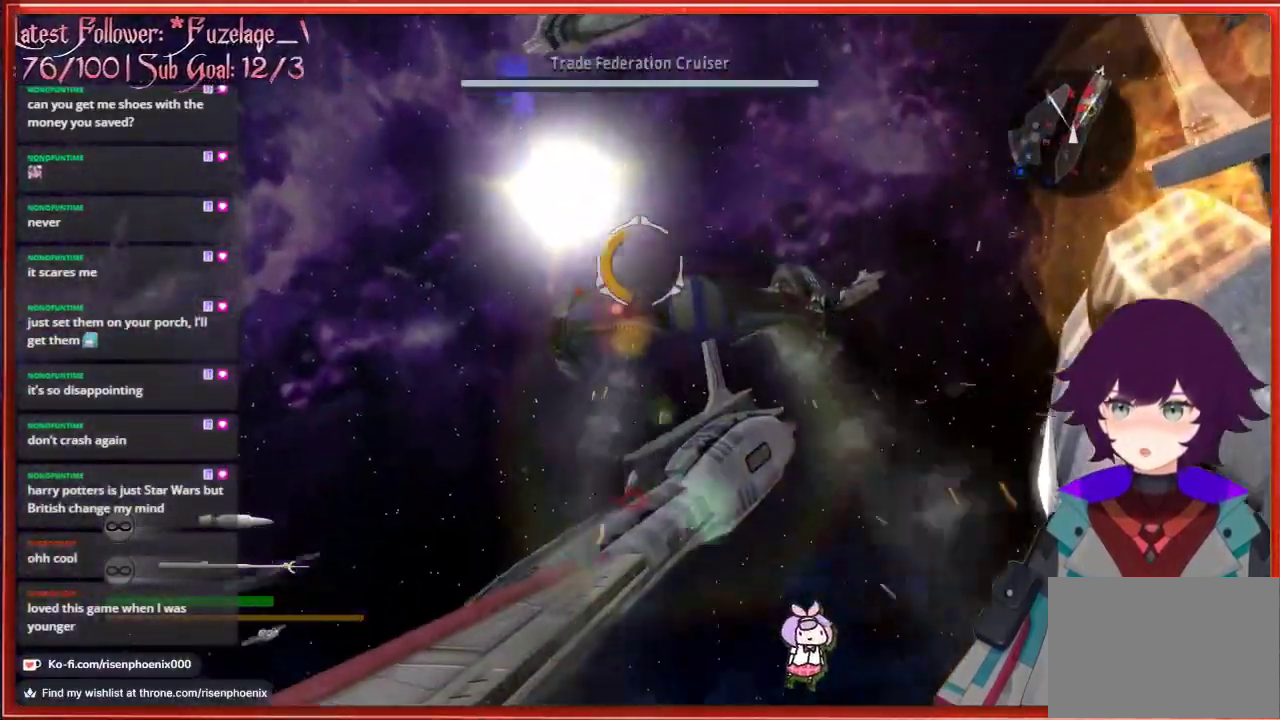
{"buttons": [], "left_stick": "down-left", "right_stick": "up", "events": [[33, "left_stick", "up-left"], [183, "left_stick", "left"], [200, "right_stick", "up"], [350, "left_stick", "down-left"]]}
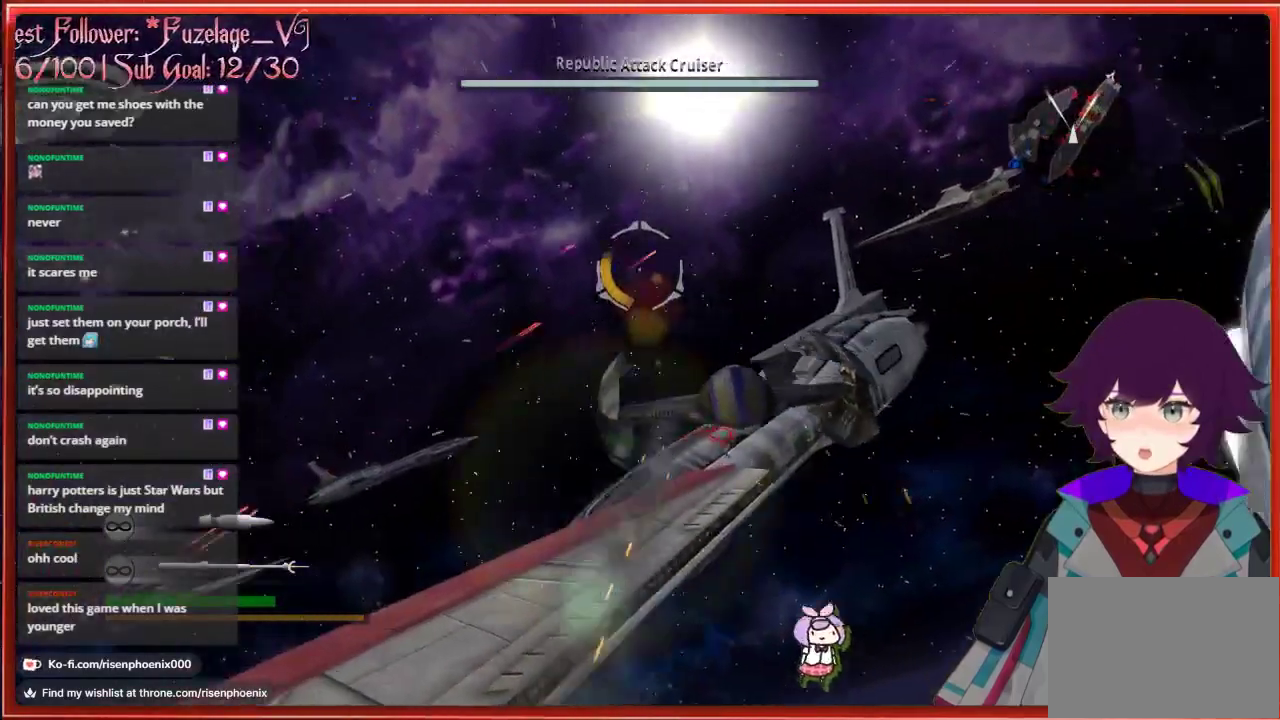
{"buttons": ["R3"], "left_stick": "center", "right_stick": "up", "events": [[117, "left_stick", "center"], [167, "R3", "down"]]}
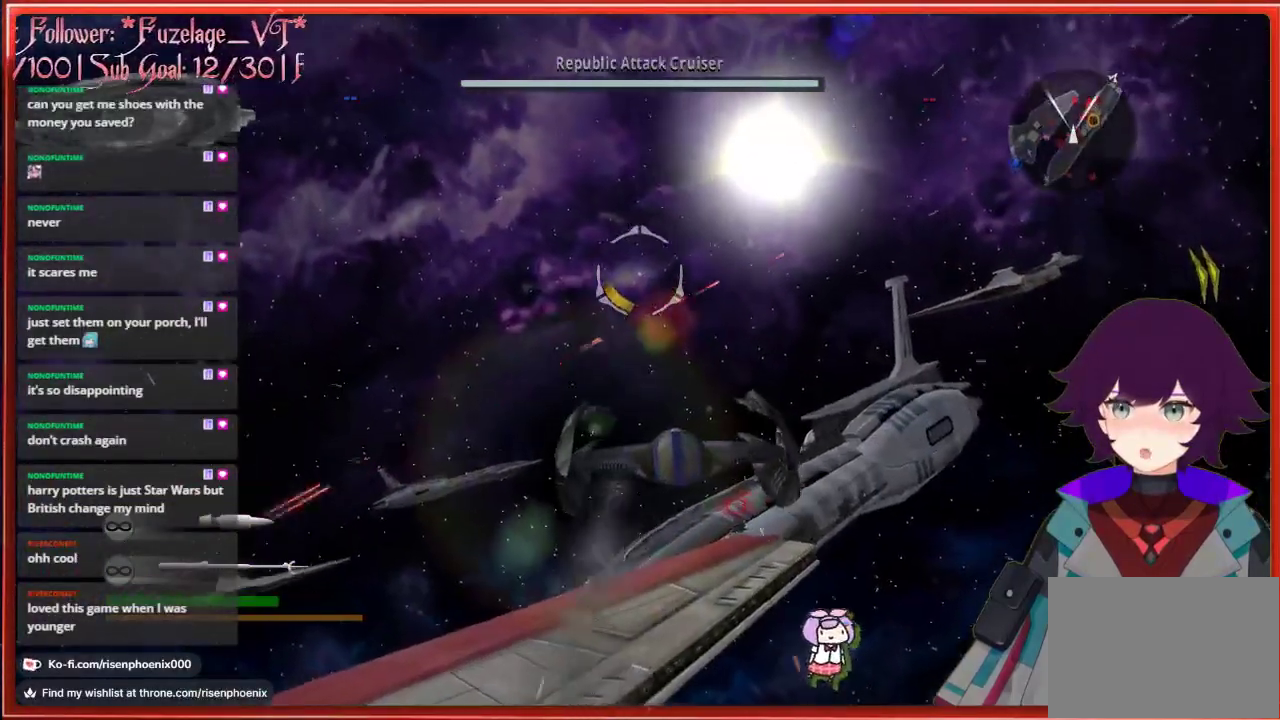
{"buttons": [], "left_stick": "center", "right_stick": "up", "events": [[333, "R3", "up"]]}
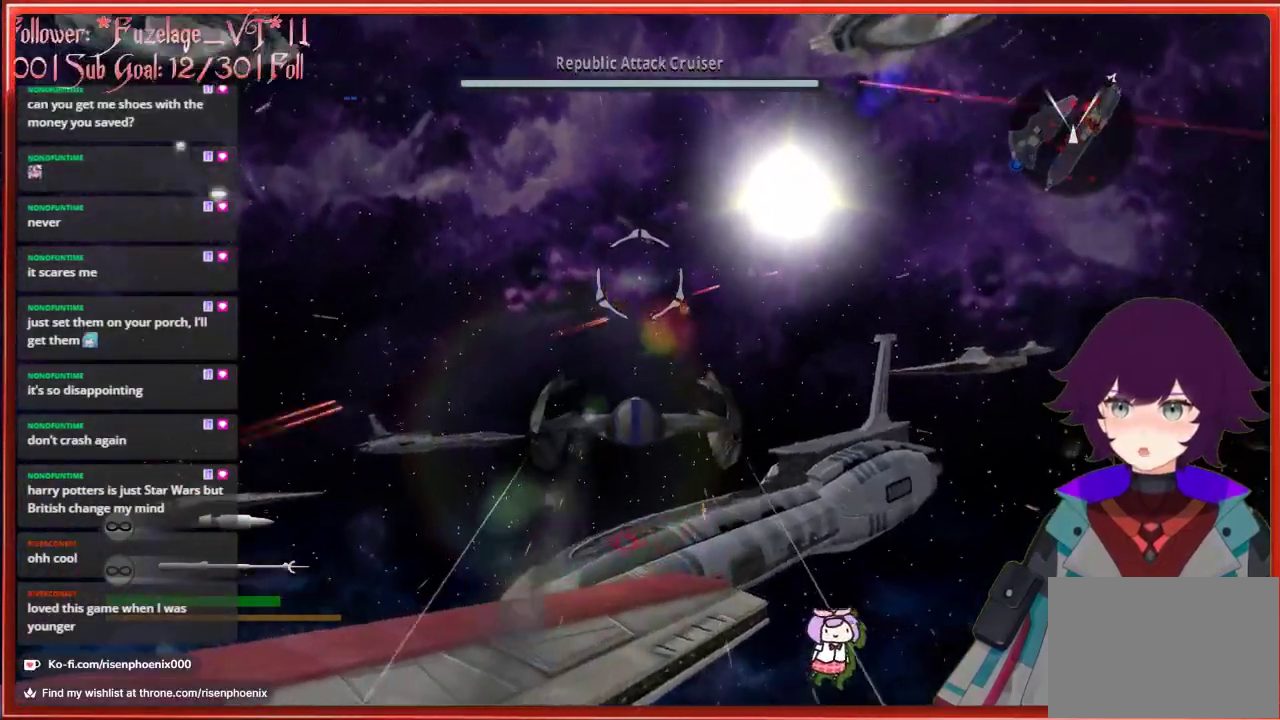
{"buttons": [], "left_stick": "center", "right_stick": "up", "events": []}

● ● ● ● ●

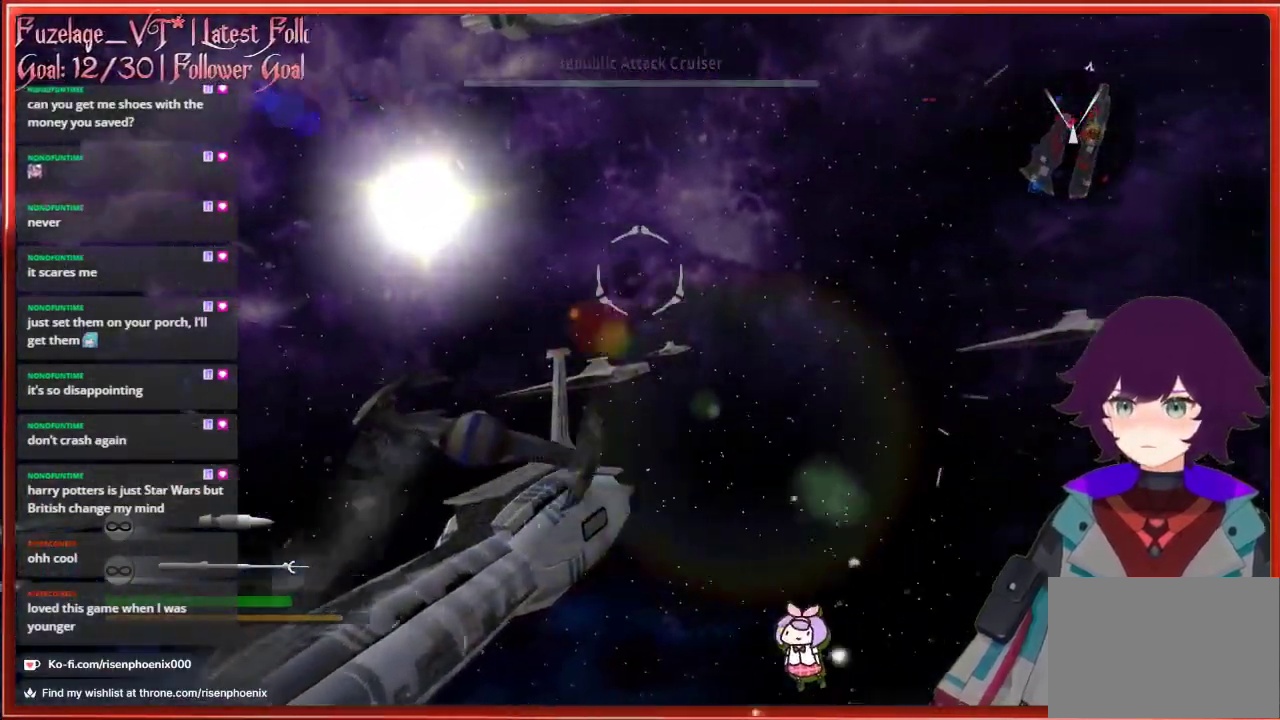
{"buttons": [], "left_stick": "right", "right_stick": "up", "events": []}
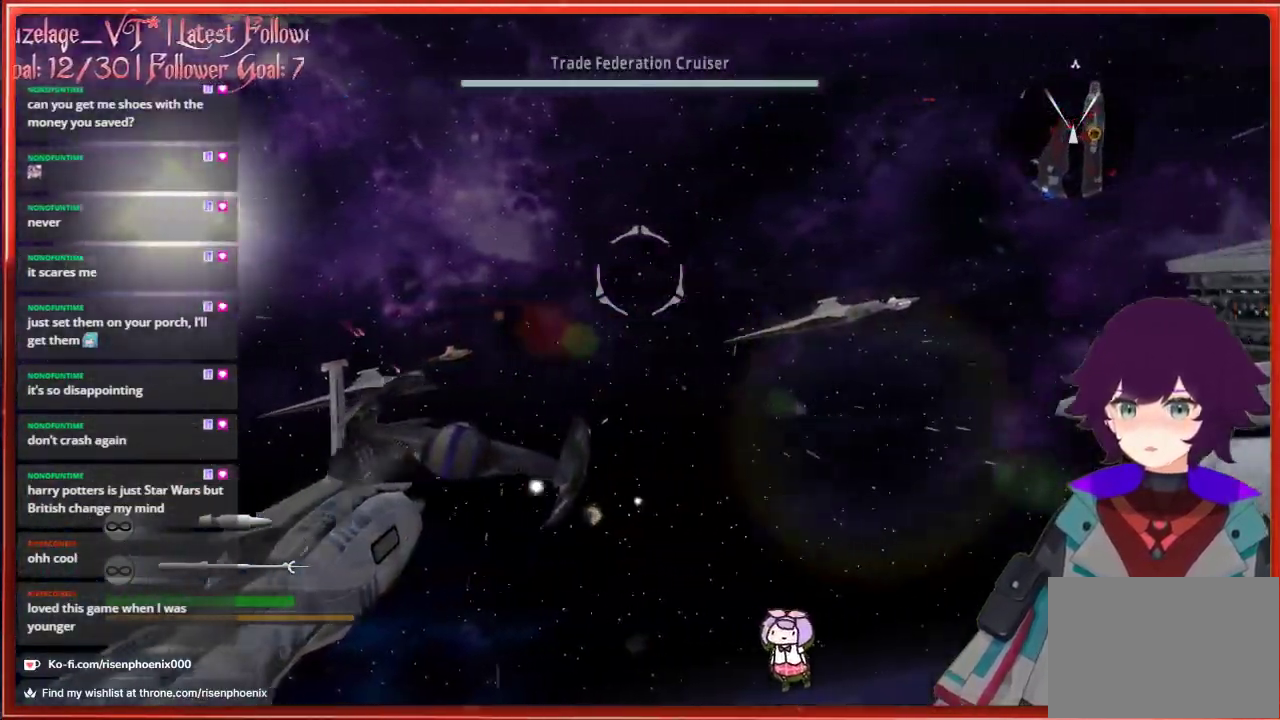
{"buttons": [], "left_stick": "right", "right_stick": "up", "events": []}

● ● ● ● ●

### [Problem details]
The expected output is every line from the material above where "down" can be found.

### [Result]
{"buttons": [], "left_stick": "down-left", "right_stick": "up", "events": [[33, "left_stick", "up-left"], [183, "left_stick", "left"], [200, "right_stick", "up"], [350, "left_stick", "down-left"]]}
{"buttons": ["R3"], "left_stick": "center", "right_stick": "up", "events": [[117, "left_stick", "center"], [167, "R3", "down"]]}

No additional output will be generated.